Saved entries:
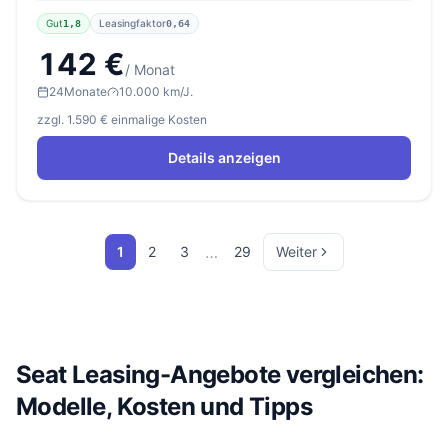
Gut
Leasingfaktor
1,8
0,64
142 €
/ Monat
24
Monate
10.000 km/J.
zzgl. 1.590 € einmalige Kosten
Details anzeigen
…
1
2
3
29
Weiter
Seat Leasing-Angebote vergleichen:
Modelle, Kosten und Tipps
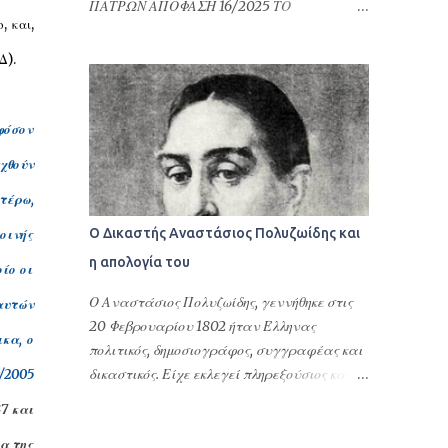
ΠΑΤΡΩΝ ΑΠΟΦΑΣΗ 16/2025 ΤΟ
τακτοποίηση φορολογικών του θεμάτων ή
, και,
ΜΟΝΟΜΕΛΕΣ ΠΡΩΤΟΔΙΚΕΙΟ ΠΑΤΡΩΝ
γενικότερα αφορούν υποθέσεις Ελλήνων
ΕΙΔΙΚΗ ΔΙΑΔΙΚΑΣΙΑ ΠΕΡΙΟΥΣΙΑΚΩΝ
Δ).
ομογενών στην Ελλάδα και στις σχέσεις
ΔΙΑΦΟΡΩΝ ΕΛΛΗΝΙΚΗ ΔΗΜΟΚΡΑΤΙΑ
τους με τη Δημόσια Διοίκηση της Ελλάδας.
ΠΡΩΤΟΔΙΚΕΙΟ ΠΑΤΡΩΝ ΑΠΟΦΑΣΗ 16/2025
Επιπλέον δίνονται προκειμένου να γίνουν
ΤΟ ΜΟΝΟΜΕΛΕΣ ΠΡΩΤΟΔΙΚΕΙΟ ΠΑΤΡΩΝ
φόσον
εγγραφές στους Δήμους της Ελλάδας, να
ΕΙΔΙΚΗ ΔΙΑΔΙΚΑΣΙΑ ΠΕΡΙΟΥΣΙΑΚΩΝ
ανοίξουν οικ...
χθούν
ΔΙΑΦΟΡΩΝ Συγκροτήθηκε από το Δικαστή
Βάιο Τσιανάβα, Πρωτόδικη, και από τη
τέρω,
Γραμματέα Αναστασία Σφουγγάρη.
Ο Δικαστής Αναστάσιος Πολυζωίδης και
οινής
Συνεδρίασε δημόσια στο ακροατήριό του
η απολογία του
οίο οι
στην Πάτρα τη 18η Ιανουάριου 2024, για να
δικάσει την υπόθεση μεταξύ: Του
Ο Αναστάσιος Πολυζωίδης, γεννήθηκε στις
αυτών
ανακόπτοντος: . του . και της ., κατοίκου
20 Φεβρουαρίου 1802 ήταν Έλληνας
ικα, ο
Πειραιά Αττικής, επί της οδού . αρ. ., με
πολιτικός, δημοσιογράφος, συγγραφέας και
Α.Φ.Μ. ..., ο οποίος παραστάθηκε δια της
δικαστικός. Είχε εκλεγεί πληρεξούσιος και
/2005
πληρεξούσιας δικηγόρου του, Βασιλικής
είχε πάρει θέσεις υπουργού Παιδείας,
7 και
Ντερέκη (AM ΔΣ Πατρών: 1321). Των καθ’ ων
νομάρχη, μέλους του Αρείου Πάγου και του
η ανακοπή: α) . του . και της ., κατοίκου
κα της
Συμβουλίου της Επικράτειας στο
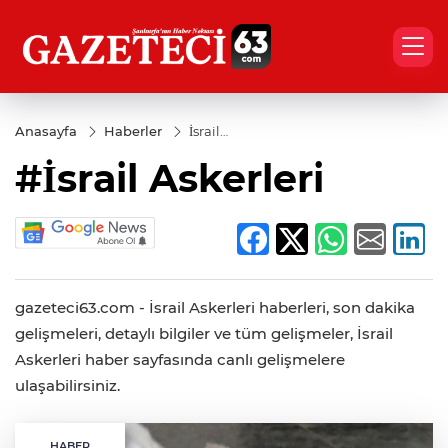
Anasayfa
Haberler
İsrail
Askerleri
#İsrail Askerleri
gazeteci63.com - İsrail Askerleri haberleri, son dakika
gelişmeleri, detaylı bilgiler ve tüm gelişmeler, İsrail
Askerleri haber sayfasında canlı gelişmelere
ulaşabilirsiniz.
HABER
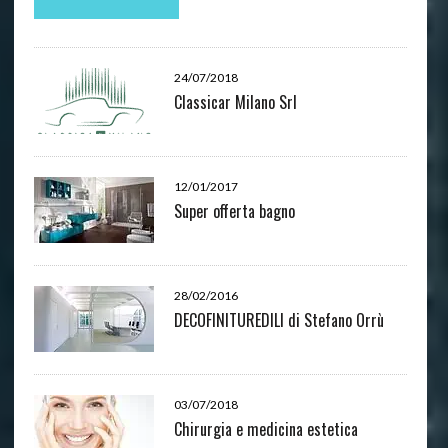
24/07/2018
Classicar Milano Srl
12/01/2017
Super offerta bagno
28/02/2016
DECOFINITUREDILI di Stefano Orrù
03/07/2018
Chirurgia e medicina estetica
...
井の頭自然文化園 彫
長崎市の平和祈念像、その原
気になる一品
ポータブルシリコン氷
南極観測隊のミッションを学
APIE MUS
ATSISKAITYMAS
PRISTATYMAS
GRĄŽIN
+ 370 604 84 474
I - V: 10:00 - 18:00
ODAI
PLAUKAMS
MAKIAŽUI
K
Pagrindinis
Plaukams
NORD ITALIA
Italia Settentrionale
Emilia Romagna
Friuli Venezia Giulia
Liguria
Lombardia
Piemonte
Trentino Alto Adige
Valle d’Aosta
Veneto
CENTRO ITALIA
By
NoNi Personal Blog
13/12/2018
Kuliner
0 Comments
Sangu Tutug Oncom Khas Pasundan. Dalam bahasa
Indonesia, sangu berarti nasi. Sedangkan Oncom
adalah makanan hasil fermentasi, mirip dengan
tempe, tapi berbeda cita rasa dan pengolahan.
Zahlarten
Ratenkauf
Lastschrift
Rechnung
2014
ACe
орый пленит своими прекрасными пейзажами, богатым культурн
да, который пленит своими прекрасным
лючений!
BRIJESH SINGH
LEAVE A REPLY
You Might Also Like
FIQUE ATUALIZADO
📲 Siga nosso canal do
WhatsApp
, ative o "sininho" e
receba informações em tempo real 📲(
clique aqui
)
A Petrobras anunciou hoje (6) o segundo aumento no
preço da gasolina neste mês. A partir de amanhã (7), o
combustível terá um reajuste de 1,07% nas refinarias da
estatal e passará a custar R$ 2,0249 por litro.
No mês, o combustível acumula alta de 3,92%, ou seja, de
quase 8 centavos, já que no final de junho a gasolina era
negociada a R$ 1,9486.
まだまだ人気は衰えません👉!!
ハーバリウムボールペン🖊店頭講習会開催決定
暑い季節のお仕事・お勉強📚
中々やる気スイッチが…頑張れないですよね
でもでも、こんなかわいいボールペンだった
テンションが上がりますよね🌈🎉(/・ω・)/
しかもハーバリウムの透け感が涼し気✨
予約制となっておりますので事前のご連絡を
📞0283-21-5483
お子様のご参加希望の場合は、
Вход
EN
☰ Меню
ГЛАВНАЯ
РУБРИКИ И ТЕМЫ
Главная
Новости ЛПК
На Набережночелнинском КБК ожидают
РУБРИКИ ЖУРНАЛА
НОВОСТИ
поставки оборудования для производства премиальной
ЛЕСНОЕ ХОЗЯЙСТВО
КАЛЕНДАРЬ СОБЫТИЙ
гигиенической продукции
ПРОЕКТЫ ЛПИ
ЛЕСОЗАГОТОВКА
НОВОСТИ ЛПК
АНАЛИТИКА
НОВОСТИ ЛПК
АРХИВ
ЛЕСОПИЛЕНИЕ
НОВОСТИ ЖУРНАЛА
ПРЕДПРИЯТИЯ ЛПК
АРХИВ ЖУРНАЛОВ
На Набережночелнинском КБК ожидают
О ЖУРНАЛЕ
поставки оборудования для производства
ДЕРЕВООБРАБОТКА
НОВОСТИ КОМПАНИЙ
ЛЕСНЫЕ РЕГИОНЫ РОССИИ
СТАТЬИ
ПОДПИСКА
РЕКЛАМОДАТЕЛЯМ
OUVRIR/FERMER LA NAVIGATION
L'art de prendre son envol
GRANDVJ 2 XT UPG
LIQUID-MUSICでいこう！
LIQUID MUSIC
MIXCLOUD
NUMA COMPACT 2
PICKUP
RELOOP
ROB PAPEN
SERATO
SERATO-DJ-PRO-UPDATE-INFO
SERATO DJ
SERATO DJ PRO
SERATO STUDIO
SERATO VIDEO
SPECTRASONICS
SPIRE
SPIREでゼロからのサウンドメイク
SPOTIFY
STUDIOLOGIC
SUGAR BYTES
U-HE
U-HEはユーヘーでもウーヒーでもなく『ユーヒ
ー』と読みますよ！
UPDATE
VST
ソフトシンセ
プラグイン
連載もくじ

TASK REQUIREMENTS: Which lines in the saved entries above contain the string "Ελλάδας"? Find them and copy each one.

REPLY TO THE TASK:
τους με τη Δημόσια Διοίκηση της Ελλάδας.
εγγραφές στους Δήμους της Ελλάδας, να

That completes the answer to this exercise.